Figure 4. S. typhimurium fails to form an SCV in TLR2x4x9-KO and MyD88xTRIF-KO BMMs

TLR2x4-KO, TLR2x4x9-KO, or MyD88xTRIF-KO BMMs were infected at an MOI of 10 with S. typhimurium (SL1344), and cells were fixed and processed for electron microscopy at 2h (A), 8h (B), and 22h (C) post-infection. Bacteria in intact vacuoles are shown with filled black arrowheads, cytosolic bacteria with filled white arrowheads, and bacteria that are degraded or have fused with lytic compartments are indicated with open black arrowheads. Micron bars are in the lower left corner of each panel. Three representative images are shown from different sections and independent infections.

Figure 5. S. typhimurium fails to upregulate and secrete SPI-2 effectors in TLR2x4x9-KO and MyD88xTRIF-KO BMMs

(A) Schematic of quantitative expression analyses for S. typhimurium genes. Total RNA was isolated from infected BMMs of the indicated genotypes followed by processing for quantitative RT-PCR (see Experimental Procedures). (B) Heat map of normalized expression data for SPI-2 genes in bacteria within BMMs of the indicated genotypes. For each BMM genotype, data are shown relative to the 2h timepoint. The gene designation is to the right of each row. (C) Relative induction of individual SPI-2 genes in bacteria isolated from BMMs of the indicated genotypes. Data are normalized to the average expression values of a set of control genes. The data presented in (B) and (C) represent the mean of 2 independent experiments (D) BMMs of the indicated genotypes were infected with an S. typhimurium strain (12032) expressing an HA-tagged allele of pipB2 expressed from the endogenous pipB2 locus. The presence of PipB2 in BMM lysates was detected by immunoprecipitation and immunoblot with anti-HA antibodies. Controls for number of BMM (tubulin) and bacteria (DnaK) are also shown. Data are representative of 3 independent experiments.

Figure 6. TLR-signaling is necessary for SPI-2 induction and intracellular growth

(A) BMMs of the indicated genotypes were infected (MOI of 1) with SPI-2 mutant S. typhimurium (SL1344 ssaV::Kan). Intracellular CFU were measured by gentamicin protection assay. (B) TLR2x4-KO BMMs were infected as in (A) followed by fixation and processing for electron microscopy.
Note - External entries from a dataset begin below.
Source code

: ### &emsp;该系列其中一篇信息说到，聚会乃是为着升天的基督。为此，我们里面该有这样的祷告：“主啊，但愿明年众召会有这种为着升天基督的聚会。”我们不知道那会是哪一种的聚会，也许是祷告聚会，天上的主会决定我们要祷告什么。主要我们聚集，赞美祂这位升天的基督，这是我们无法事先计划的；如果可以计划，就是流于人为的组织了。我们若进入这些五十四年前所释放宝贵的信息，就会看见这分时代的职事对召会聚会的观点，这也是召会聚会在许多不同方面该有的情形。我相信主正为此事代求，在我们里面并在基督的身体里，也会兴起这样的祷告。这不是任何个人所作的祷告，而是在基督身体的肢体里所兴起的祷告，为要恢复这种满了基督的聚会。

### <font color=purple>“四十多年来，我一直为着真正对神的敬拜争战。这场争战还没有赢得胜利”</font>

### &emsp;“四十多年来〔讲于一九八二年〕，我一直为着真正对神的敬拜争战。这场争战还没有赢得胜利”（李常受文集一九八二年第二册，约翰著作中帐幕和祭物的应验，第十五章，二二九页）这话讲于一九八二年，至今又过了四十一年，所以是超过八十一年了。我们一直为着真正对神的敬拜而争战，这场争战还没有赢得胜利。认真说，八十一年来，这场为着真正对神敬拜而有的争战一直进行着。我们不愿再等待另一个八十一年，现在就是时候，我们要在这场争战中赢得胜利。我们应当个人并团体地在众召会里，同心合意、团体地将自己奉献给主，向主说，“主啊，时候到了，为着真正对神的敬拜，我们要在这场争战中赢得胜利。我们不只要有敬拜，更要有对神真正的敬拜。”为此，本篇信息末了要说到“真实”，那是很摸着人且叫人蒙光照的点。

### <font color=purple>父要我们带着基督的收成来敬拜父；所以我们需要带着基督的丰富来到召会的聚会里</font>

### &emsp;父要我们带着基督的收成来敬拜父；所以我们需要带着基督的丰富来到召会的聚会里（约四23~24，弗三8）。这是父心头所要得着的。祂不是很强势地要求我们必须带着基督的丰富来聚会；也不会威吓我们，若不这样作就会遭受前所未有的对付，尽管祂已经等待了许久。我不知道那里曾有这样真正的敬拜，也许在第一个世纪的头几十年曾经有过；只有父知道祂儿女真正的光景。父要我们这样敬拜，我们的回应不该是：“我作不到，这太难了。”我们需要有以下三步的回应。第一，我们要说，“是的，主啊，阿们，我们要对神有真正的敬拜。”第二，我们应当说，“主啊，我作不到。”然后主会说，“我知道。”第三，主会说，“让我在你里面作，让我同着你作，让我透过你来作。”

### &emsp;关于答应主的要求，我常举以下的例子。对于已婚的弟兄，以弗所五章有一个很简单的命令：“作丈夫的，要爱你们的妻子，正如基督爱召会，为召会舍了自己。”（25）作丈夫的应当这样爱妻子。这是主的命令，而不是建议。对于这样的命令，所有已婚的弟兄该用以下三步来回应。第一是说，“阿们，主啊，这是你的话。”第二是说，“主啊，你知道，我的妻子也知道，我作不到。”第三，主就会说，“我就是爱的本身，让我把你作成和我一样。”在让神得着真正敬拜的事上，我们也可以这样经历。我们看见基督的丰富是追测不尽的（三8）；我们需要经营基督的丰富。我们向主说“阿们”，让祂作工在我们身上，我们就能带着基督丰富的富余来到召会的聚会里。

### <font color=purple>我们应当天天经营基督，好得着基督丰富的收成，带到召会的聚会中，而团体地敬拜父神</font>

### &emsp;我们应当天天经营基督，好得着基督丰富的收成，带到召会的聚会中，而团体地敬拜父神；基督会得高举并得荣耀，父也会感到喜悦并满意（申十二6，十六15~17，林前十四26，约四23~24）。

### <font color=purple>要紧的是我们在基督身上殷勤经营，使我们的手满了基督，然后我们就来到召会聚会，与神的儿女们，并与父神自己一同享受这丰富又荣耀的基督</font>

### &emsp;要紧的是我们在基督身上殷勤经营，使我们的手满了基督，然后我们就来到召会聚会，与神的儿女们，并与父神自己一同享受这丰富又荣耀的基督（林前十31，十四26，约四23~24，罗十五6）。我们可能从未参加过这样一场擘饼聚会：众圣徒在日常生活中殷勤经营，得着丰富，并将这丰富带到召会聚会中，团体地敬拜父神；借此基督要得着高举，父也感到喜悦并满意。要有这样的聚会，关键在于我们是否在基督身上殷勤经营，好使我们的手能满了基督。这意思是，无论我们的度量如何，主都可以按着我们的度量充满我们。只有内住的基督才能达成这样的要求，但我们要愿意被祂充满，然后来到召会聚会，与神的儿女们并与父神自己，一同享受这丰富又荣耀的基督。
Bacteria in intact vacuoles are indicated by filled black triangles, cytosolic bacteria by filled white triangles, and bacteria that are degraded or have fused with lytic compartments by open black triangles. Three representative images from different sections and from independent infections are shown. (C) BMMs of the indicated genotypes were infected (MOI of 1) with wildtype S. typhimurium or a strain with constitutive SPI-2 expression (SL1344 hha::Cm). Intracellular CFU were measured via gentamicin protection assay at the indicated timepoints post-infection. Data are presented as mean fold over the first time point (to control for minor inoculum differences between strains) +/− SEM and are representative of 3 independent experiments. * p<0.05 by student t test comparing TLR2x4-KO to MyD88xTRIF-KO and TLR2x4x9-KO at the indicated timepoint.

Figure 7. TLR-dependent phagosomal acidification is required for SPI-2 expression

(A) BMMs pre-treated with each of the indicated inhibitors, were infected with an S. typhimurium strain (12032) expressing an HA-tagged allele of pipB2. PipB2 levels in BMM lysates were detected by immunoprecipitation and immunoblot with anti-HA antibodies at 2, 4, 6 and 8 hours post-infection. Immunoblots for tubulin and DnaK serve as loading controls for BMMs and bacteria, respectively. Data are representative of 2 independent experiments for wildtype cells and 3 independent experiments for TLR2x4-KO BMMs. (B) BMMs were infected with FITC-labeled S. typhimurium (SL1344) and the fluorescence intensities of individual bacteria excited at 490 nm or 440 nm were measured over time by live cell imaging. The fluorescence intensity ratio (490/440) reflects the pH within the phagosome (see Experimental Procedures). The plots presented represent the mean pH calculated from at least 35 independent bacteria in multiple imaging fields. The right panel shows the percent of bacteria at or below pH 6 at 30 minutes post-infection. See Experimental Procedures and Figure S4.